= Jonathan How =

Canadian-American astrophysicist and aeronautical engineer

Jonathan P. How is a Canadian-American astrophysicist and aeronautical engineer currently the Richard Cockburn Maclaurin Professor at Massachusetts Institute of Technology. His current research focuses on technology systems engineering and space engineering.

How was born in England in 1965. He earned a bachelor's degree in engineering from the University of Toronto before attending the Massachusetts Institute of Technology, where he earned a master's degree and Ph.D. in aerospace engineering. After getting his doctorate, he became an assistant professor at Stanford University. He returned to MIT as a professor in 2000.

How is director of the Ford-MIT Alliance. He was editor-in-chief of IEEE Control Systems Magazine and one of the associate editors for Journal of Aerospace Information Systems of AIAA. He was a member of the Scientific Advisory Board (SAB) for the United States Air Force.

==Awards==
From 1994 to 1997, How was the Davis Faculty Scholar in the School of Engineering at Stanford University.
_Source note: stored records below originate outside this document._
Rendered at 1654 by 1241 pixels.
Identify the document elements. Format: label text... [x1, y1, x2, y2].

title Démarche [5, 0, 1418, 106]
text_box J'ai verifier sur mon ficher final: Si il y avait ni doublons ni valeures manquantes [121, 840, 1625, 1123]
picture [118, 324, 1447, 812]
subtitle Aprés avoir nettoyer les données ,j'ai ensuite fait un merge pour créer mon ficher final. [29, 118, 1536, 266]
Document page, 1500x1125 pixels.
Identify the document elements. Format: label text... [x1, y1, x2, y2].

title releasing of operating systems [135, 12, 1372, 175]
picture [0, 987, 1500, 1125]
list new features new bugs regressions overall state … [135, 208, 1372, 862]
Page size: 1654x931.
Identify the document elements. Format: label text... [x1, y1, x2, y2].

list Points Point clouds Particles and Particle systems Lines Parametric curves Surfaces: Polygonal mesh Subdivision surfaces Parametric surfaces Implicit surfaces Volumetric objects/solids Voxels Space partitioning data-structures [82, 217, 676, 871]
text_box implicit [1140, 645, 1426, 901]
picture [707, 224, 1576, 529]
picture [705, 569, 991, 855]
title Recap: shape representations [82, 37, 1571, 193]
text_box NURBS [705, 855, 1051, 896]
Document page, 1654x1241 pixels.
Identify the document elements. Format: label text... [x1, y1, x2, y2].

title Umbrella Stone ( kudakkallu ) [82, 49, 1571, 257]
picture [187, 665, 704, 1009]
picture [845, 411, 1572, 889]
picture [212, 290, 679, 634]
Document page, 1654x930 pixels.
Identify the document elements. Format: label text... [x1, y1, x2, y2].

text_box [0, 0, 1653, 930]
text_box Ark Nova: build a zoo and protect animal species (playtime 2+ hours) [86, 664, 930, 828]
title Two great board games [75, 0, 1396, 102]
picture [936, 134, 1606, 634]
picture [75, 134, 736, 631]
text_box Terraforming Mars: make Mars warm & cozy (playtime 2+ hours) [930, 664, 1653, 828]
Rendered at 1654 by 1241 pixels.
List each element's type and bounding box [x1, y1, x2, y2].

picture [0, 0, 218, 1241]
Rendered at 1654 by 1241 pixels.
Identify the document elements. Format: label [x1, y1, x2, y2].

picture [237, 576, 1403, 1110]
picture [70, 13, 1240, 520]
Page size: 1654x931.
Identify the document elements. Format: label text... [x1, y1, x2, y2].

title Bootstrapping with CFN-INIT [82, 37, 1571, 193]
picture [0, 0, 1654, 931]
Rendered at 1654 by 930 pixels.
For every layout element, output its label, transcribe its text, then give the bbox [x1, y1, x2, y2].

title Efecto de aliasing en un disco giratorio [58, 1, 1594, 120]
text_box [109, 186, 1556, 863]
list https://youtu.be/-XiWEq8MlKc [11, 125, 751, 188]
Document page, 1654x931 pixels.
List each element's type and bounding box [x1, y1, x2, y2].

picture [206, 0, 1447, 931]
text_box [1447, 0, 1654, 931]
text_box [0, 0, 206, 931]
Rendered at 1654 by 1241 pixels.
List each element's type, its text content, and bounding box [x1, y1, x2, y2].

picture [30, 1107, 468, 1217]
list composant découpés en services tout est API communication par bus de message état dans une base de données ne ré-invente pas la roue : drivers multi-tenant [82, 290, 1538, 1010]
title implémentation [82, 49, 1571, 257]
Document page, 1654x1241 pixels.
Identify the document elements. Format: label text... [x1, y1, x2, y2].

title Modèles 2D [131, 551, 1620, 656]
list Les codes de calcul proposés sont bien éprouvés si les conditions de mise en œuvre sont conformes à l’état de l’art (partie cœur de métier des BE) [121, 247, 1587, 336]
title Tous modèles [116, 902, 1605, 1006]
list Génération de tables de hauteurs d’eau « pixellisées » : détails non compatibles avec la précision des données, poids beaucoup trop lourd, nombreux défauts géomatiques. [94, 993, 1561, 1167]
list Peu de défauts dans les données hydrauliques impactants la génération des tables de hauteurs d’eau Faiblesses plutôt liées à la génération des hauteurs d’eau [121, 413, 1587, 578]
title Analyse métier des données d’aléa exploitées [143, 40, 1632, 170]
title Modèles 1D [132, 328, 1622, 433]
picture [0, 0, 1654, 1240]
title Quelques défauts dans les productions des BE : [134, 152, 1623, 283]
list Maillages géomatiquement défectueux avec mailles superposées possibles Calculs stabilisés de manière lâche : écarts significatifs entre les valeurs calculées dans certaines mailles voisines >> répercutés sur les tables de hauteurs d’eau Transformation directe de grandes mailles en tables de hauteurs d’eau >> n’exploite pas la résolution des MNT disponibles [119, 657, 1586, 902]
How, along with coauthors Dr. Chan-Woo Park and Dr. Larry Capots, received the Institute of Navigation Burka Award for their paper “Sensing Technologies for Formation-Flying Spacecraft in LEO Using CDGPS and an Interspacecraft Communications System” in 2002.

Further, How has won the AIAA Best Paper in Conference Award in 2011, 2012, and 2013. In 2011, he earned the IFAC Automatica award for best applications paper. In 2015, How won the AeroLion Technologies Outstanding Paper Award for the Journal Unmanned Systems.

In 2016, How was named a Fellow of the American Institute of Aeronautics and Astronautics; two years later he became a Fellow of the Institute of Electrical and Electronics Engineers (IEEE). In 2021, How was elected a member of the National Academy of Engineering for contributions to decision making and control of intelligent autonomous aerospace vehicles.